Video posted on social media appears to show a religious Jewish man out with young children being beaten repeatedly by a young man who then throws the victim’s yarmulke before walking away from the scene. The video shows the young girl who accompanied the victim helping him to get to his feet after.
The Montreal Police Service (SVPM) confirmed the authenticity of the video in question, saying they responded to a 911 call around 2:45 p.m. Friday close to the intersection of de l’Épée Avenue and Beaumont Avenue in the Villeray—Saint-Michel—Parc-Extension neighborhood.
“According to initial reports, it appears that a 32-year-old man was struck several times by a suspect,” an SVPM spokesperson said in an Aug. 8 email to The Epoch Times, adding that “the suspect fled before police arrived and has not yet been apprehended.”
The video shows the victim being struck hard at least six times and having difficulty getting to his feet after the assault. According to SVPM, the victim suffered non-life-threatening injuries.
Police said the reasons for the assault are unknown at this time, and didn’t indicate whether it was hate-motivated.
“The reasons surrounding this assault are unknown at this time,” SVPM said, adding that the investigation into the attack is ongoing.
Political figures and Jewish advocacy groups have spoken out against this incident, saying it must lead to a tougher stance against anti-Semitism.
“An unprovoked attack on a Jewish father, in front of his own children, must not go unanswered,” the Centre for Israel and Jewish Affairs posted on X on Aug. 8. “No more ‘thoughts and prayers.’ Authorities must hold the attacker accountable, and leaders at all levels of government must confront this dangerous escalation.”
Jeremy Levi, the mayor of Hampstead, a Montreal suburb, also condemned the attack, posting on X on Aug. 8 that the assault in the video is “beyond deplorable.”

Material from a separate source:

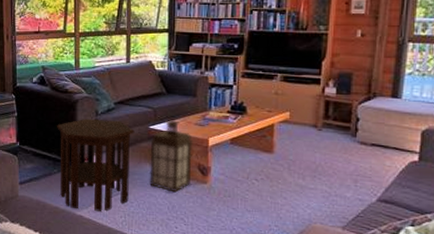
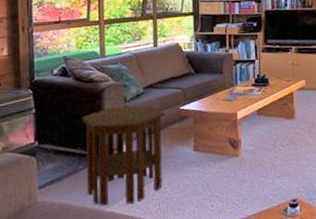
lantern: present [149,120,192,193] -> none [182,98,224,171]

“It is an outrage against basic human decency,” Levi said, adding that Hampstead boosted its public security budget by 50 percent in the past in order to ensure it is “ready, capable, and unwilling to depend on politicians who lack the courage to protect their own citizens.”

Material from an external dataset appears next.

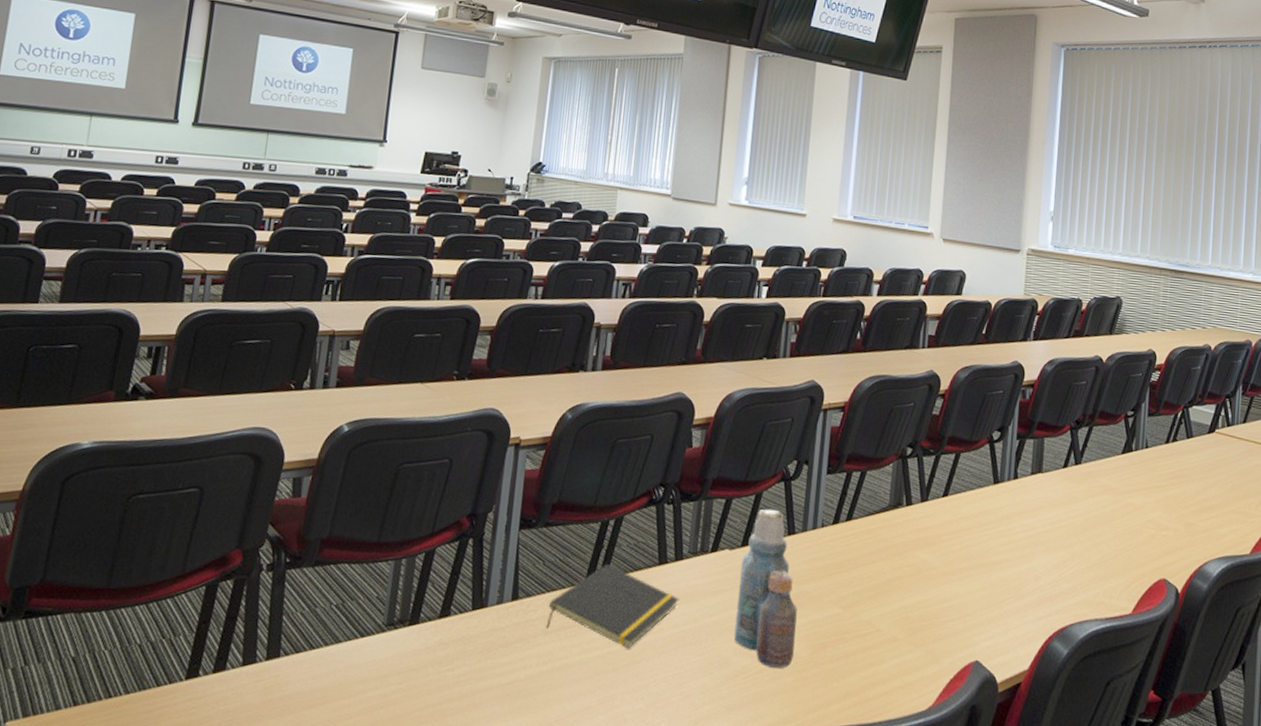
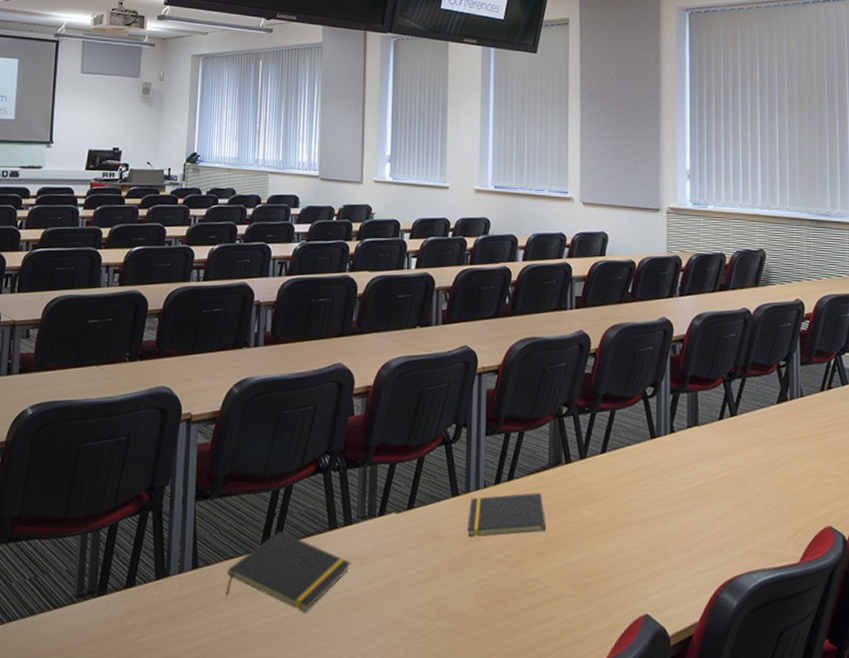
bottle: present [734,509,797,669] -> none [406,472,466,628]
notepad: none [802,534,882,577] -> present [468,493,545,537]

Conservative MP Rachael Thomas echoed Levi’s and CIJA’s concerns over the video of the assault, calling it “absolutely horrific.”
“These are scenes the world has seen before. Empty words with no action are no longer acceptable. We must ACT to stop antisemitism in Canada,” she said.
Canada has experienced a surge of anti-Semitic incidents and attacks in the last several years, including attempted arson of the Schara Tzedeck Synagogue in Vancouver in May of last year, three incidents of shots fired at a Jewish girls school in Toronto last year, a number of bomb threats against Canadian synagogues and Jewish community centres, and the December 2024 firebomb attack on Montreal’s Beth Tikvah synagogue in Montreal.
A federal report by professor emeritus Robert Brym released last month found that one in ten Jewish students in Ontario were the victim of an anti-Semitic incident between October 2023 and January 2025, while B’Nai Brith Canada says 6,219 anti-Semitic incidents were recorded in Canada last year, the most on record for the organization and a 7.4 percent rise since 2023.
In his July 30 announcement that Canada plans to recognize Palestinian statehood at the upcoming U.N. General Assembly in September, Prime Minister Mark Carney referenced rising anti-Semitism in Canada, saying his government plans to put forward legislation this fall making it a crime to block a person’s entrance to a house of worship, school, or community centre, along with more funding for “vulnerable communities” and protection for “places of worship.”